Strong legs require less blood/oxygen per MET (measurement of oxygen required for a unit of energy) and that may explain no symptoms for the routine activity and symptoms for another less experienced activity.
Wow...a heart attack within a year with a high plaque calcium score??? It has been over 2 years since my husband had that test. Maybe the test was wrong. His GP Dr. doesn't seem concerned...unless my husband is not telling me the whole story. I am glad you seem to be doing good...with nitrate medicine...guess that will happen to my husband sometime when he has some symptoms.. How does one know if it is soft plaque or hard??? My husband says his bike riding is helping his heart grow stronger...hope that is true. I worry it may be bad for him to exercise too much. But what you said makes sense...so maybe it is all OK. I wish he was as concerned as I am for his health! Are you worried about yourself & a heart attack? Are you under a heart Dr care??? pattisd1
Hard plaque usually exists within the lumen, and there is a risk that some portion could break away and cause a heart attack. Soft plaque breaks through and ruptures the endothelium lining into lumen causing a clot and a heart attack. A ct scan views the entire anatomy of the coronary arteries...a cath views the lumen for blockage, but there can ultra sound with a cath angiogram to obtain an image of soft plaque within the walls of the vessel. There can be vessel stenosis (lumen remodeling, narrowing) with soft plaque as well.

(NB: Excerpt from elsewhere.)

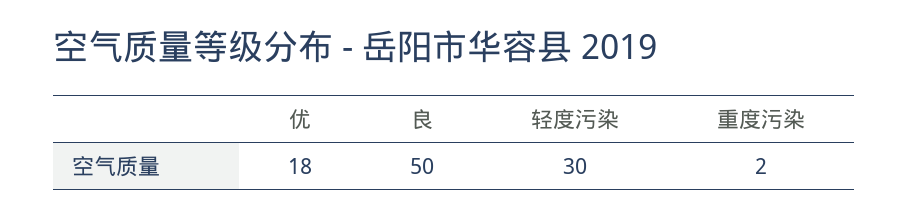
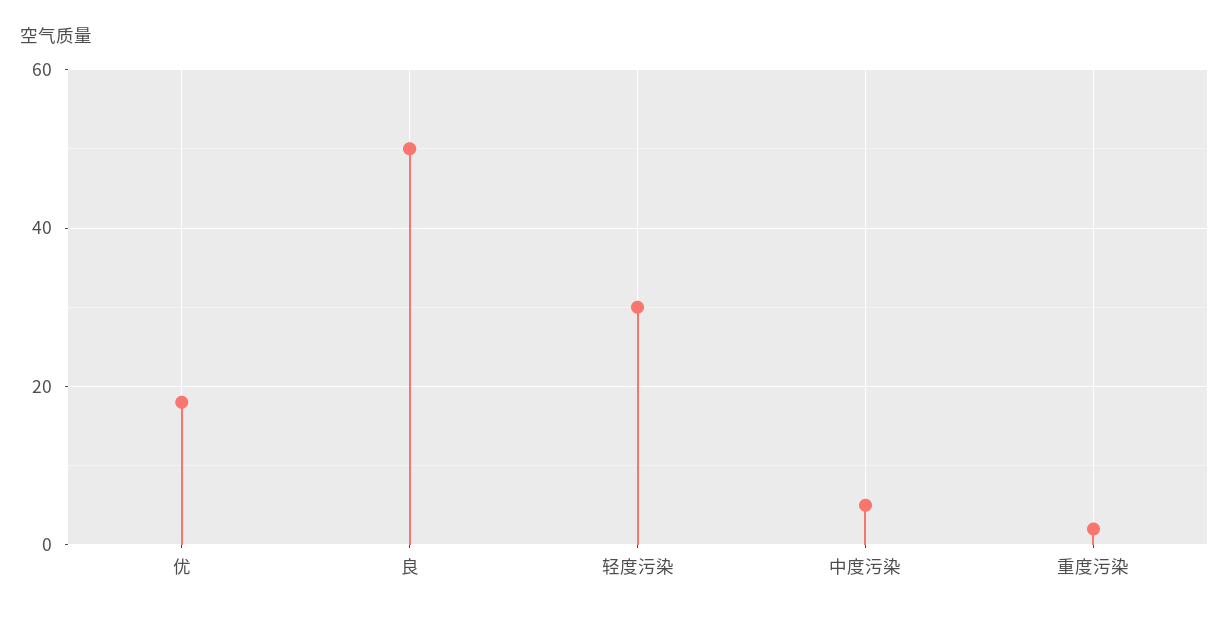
中度污染: none -> 5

0. Negative test - i.e. significant obstructive luminal disease highly unlikely
>100. High calcium score - i.e. above average risk of a cardiac event in the next five years
>1000. Very high calcium score - i.e. high risk of a cardiac event. If I remember correctly, there is a 10% probability for each year.
My lipid profile is very good (doctor said it can't be any better!) Blood pressure and heart rate is very good. And I understand when HDL is higher than the LDL lipid profile there can be some reversal of CAD, and my medication has elevated my HDL higher than a reduced LDL. Doing what I can to reduce the risks fo0r a heart event provides some relief from any worry about the future...

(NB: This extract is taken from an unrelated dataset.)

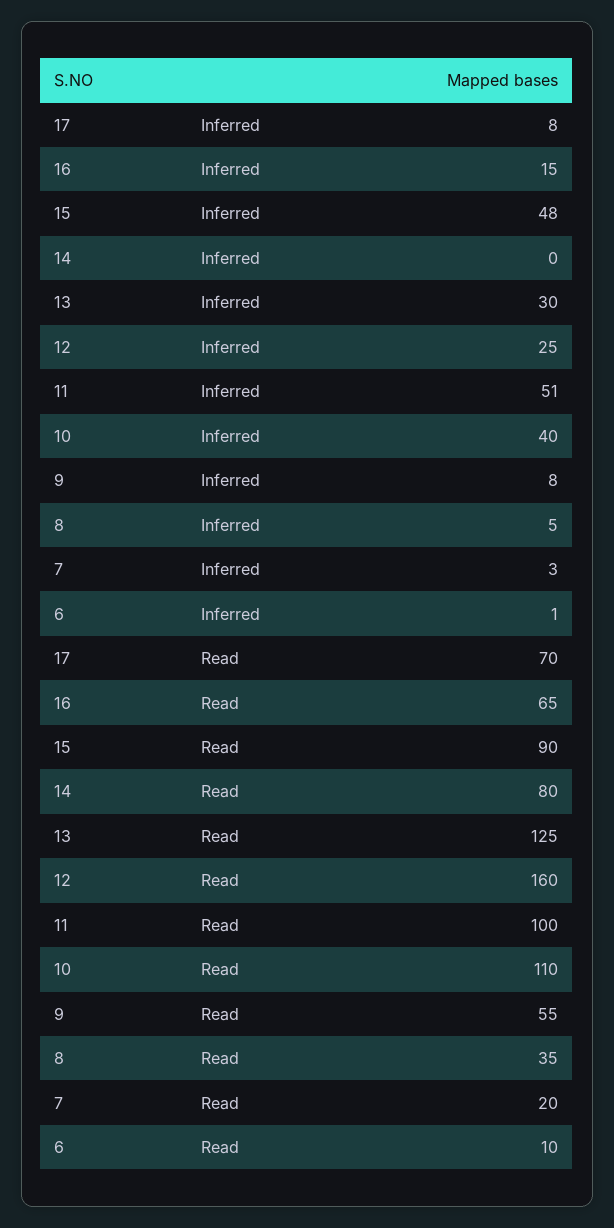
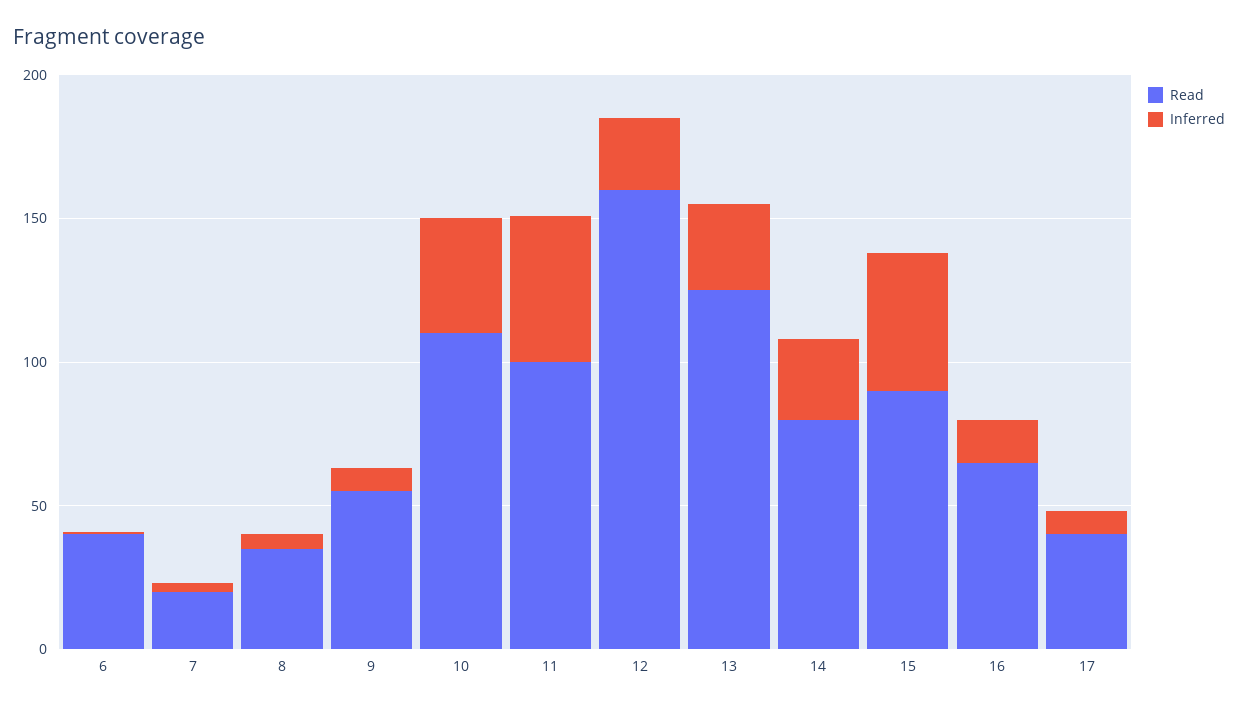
Inferred, 14: 0 -> 30
Read, 17: 70 -> 40
Read, 6: 10 -> 40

I think my husband should be seeing a heart Dr. instead of his GP Dr. You seem way more involved in your condition and aware of the tests and what they mean. My husband does not seem concerned since he has no symptoms. Maybe in the future he will be more concerned about the possible problems he is facing. I just worry that it may be after a heart attack instead of before one. I never heard that about the HDL being higher than the LDL would reverse CAD. I shall let my husband know and maybe he will be a bit more interested in his own health issues if he can actually do more to make it better. Thank you for all the info & hope you stay healthy!!! P.